CST 363

CST 363 - Into to Database Systems

This course provides balanced coverage of database use and design, focusing on relational databases. Students will learn to design relational schemas, write SQL queries, access a DB programmatically, and perform database administration. Students will gain a working knowledge of the algorithms and data structures used in query evaluation and transaction processing. Students will also learn to apply newer database technologies such as XML, NoSQL, and Hadoop.

Map-Shuffle-Reduce

Description
Code

A simple implementation of a Map-Shuffle-Reduce database in python. The algorithm looks to solve the problem of having multiple shards of a database where data is spread out. For this SimpleDB example, there are 2 sets of data spread across multiple shards:

Employees (sharded by the employee id)
Departments (sharded by the department id)

For instance, if the user must run a JOIN query over the employees and Departments, the user will quickly find out that a particular node may not hold all the employees for a department, or that the department is not allocated to the same node as all, if any of the employees. To solve this, we execute the algorithm as a three step process:

Map Step: We must take the smallest table, in this case Employees, and perform a select statement with the minimum amount of data required to perform the join.
Shuffle Step: A temporary table is created on each node, and the data is then shuffled by the new shard id into the proper node.In this case, the Employees are sharded by the department id, and the data is injected into a temporary table.
Reduce Step: The JOIN query can then be easily executed over the Employees and Departments table to be returned to the main process.
Cleanup: At the end of the query, any temporary table should be destroyed to keep proper maintenance on the database.
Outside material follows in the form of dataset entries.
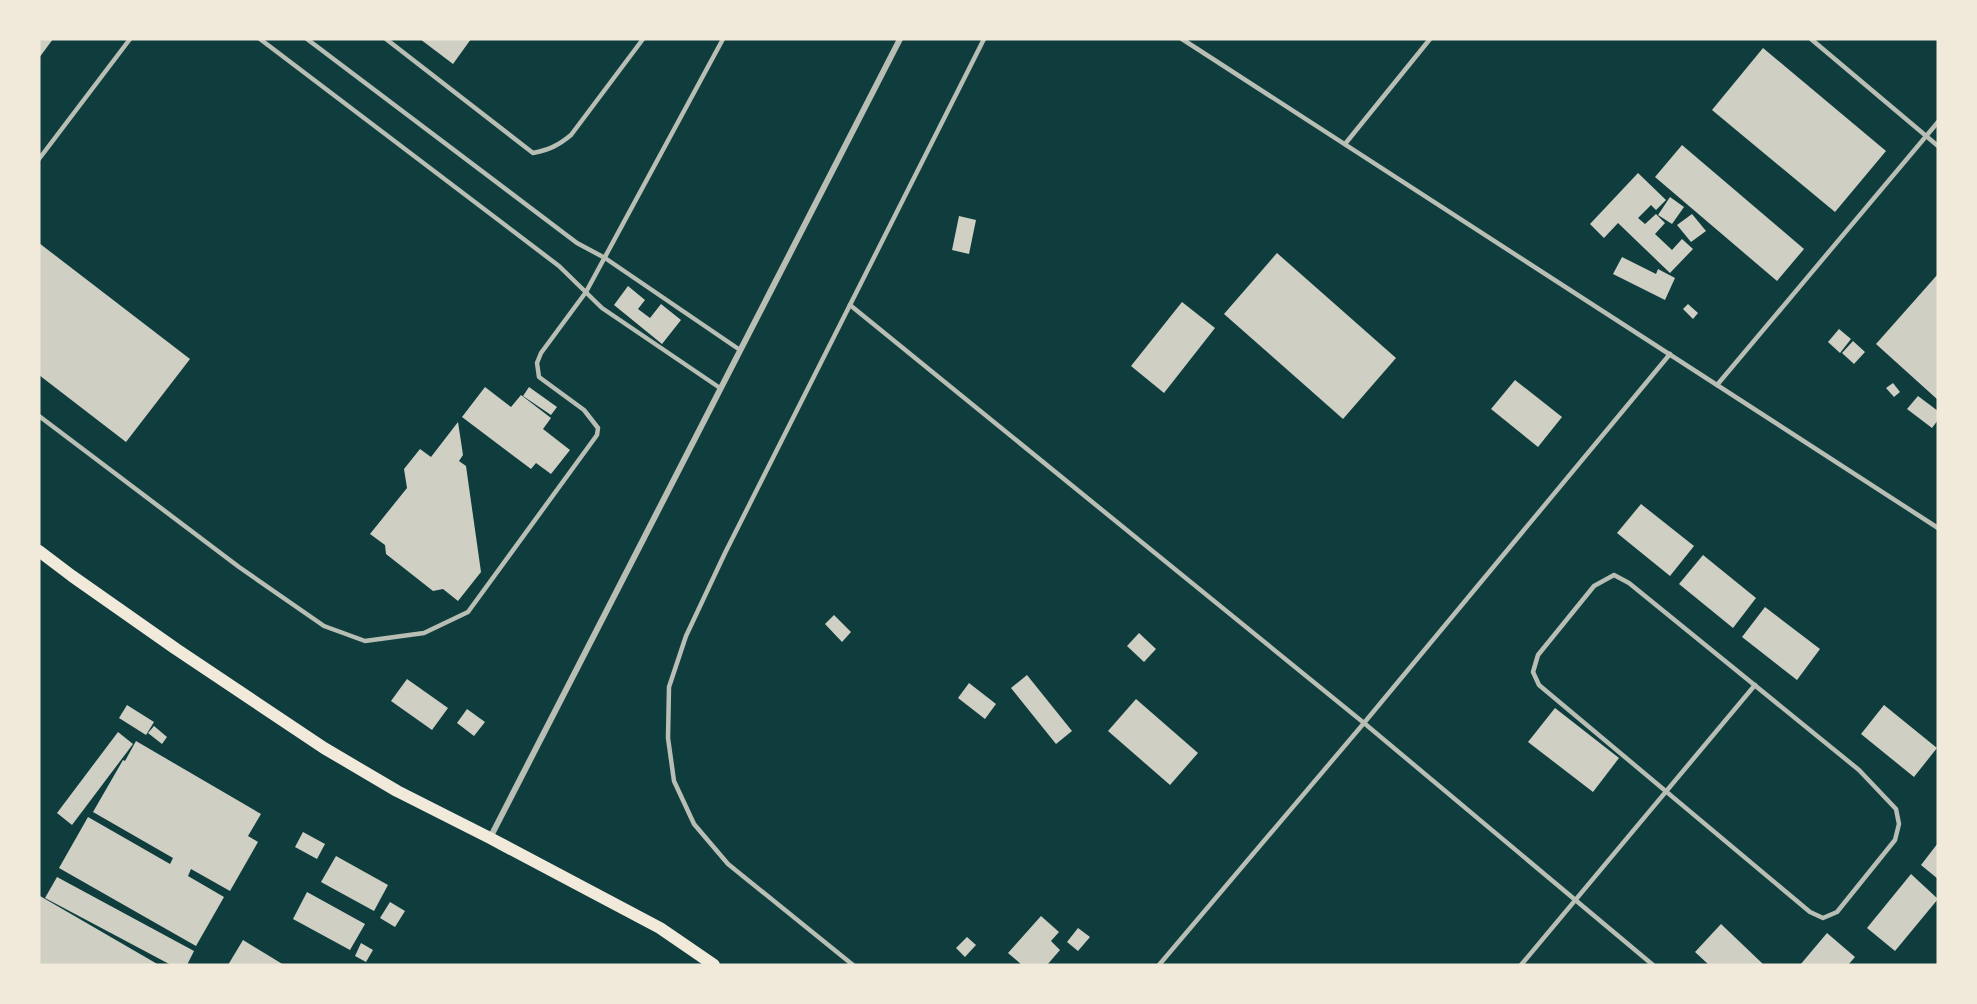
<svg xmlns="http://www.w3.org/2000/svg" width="1977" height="1004" font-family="Manrope,sans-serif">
<rect width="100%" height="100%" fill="#0f3d3e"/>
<g fill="#cfcfc3">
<polygon points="39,39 53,39 39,58"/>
<polygon points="420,39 471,39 453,64"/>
<polygon points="1763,48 1886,151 1835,212 1712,110"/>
<polygon points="1682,145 1804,249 1777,281 1655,177"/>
<polygon points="1638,173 1666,200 1656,210 1651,205 1638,218 1645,224 1656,214 1665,223 1655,234 1672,250 1682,239 1693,249 1670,273 1618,223 1604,238 1590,224"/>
<polygon points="1670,197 1684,207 1672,224 1658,215"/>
<polygon points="1692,214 1706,231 1691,242 1677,225"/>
<polygon points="959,216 976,220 969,254 952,250"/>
<polygon points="39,243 190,359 126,442 39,375"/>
<polygon points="1277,253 1396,358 1343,419 1224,314"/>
<polygon points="1622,257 1656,274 1658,269 1675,278 1665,300 1613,274"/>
<polygon points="1938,274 1938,400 1876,344"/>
<polygon points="628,286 645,300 638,309 650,318 661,304 681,320 662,344 614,305"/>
<polygon points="1182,302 1215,328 1164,393 1131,366"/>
<polygon points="1688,304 1698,313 1693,319 1683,309"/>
<polygon points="1839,329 1851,339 1840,353 1828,342"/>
<polygon points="1853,341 1865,352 1854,364 1842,353"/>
<polygon points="1515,380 1562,417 1538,447 1491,409"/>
<polygon points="1893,383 1900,392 1894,397 1886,388"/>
<polygon points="485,387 511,407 521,395 551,418 543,429 570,450 551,474 536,463 531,469 462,417"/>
<polygon points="529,387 557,407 551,415 523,396"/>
<polygon points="1918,396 1938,411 1938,420 1932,428 1907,409"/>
<polygon points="458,422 463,455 459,461 466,466 481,572 458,601 443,589 433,591 386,554 385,545 370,534 407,488 404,469 420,449 431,457"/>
<polygon points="1641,504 1694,546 1670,576 1617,533"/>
<polygon points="1703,555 1756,598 1733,628 1679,584"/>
<polygon points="1765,607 1820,649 1797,680 1742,637"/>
<polygon points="834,615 851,632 842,642 825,624"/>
<polygon points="1139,633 1156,649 1144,662 1127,646"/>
<polygon points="1027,675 1072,731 1056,744 1011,688"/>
<polygon points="407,679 448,708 432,730 391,701"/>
<polygon points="969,683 996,704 985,719 958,698"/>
<polygon points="1136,699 1198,753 1170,785 1108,731"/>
<polygon points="127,705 154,722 146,735 119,718"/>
<polygon points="1884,705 1937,748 1914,777 1861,734"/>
<polygon points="1555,708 1619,758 1593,792 1528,742"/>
<polygon points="467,709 485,722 474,736 457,723"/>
<polygon points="154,726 167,737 162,744 148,733"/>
<polygon points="118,732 133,744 72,825 57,813"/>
<polygon points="136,741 261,814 248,836 258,842 230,891 191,869 188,876 224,897 196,946 59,868 88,817 170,864 173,858 93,812 123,760 125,761"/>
<polygon points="303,832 325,844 317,859 295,847"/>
<polygon points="1938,843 1938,879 1921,865"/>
<polygon points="336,856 388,885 374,911 321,882"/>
<polygon points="1911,874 1938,899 1895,951 1867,928"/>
<polygon points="57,877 194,951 187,965 171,965 45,898"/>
<polygon points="307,892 365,924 350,950 293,919"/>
<polygon points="40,896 159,965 39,965"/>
<polygon points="390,902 405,911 395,927 380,918"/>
<polygon points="1041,916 1059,932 1051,941 1060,950 1047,965 1022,965 1008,953"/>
<polygon points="1721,924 1764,965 1709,965 1695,952"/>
<polygon points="1078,928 1090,937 1078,951 1067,942"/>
<polygon points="1827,933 1855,957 1848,965 1800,965"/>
<polygon points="967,937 976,945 965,957 956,948"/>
<polygon points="243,940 284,965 228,965"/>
<polygon points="361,943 373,950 366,962 355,956"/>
</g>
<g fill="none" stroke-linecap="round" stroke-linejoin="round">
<g stroke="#b8beb3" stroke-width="4.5">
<polyline points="260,39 559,266 602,308 720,388"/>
<polyline points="307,39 577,243 605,258 740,350"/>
<path d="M386 39 533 153C549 150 559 145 571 135L643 39"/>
<polyline points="1182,39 1938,528"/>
<polyline points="1811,39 1938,146"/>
<polyline points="1345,144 1430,39"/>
<polyline points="39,159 130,39"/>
<polyline points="850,305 1364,723 1653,965"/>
<polyline points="1717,385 1938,122"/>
<polyline points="39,416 239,567 324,626 365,641 424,633 468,612 597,435 598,428 584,410 539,377 537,363 541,353 586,292 723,39"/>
<polygon points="1614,575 1629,583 1859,770 1896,809 1899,824 1895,840 1837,912 1823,918 1810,912 1539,685 1533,672 1538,655 1594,586"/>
<polyline points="853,965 728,864 694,824 674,781 668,738 669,687 686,636 725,553 984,39"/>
<polyline points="1159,965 1364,723 1670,354"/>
<polyline points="1521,965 1755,685"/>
</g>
<polyline stroke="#b8beb3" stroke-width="6" points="490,838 900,39"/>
<polyline stroke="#f1e9da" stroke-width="12" points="39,551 72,576 176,649 324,748 397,791 490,838 660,928 714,965"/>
</g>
<rect width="1977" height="1004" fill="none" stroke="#f1e9da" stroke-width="81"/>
</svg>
The end result is the ability to query data over multiple shards. However, this process can be taxing on the database as well as the system since large amounts of data need to be passed around, written and stored. This of course is a naive approach to understand the mechanisms behind other database that solve this type of issues and optimize around it such as Hadoop. While the implementation is different, the principles behind it remain the same. The end goal is to allow the user to store data across multiple databases which means scaling horizontally, while making the data accessible to any and all nodes for aggregations or other multi-table queries.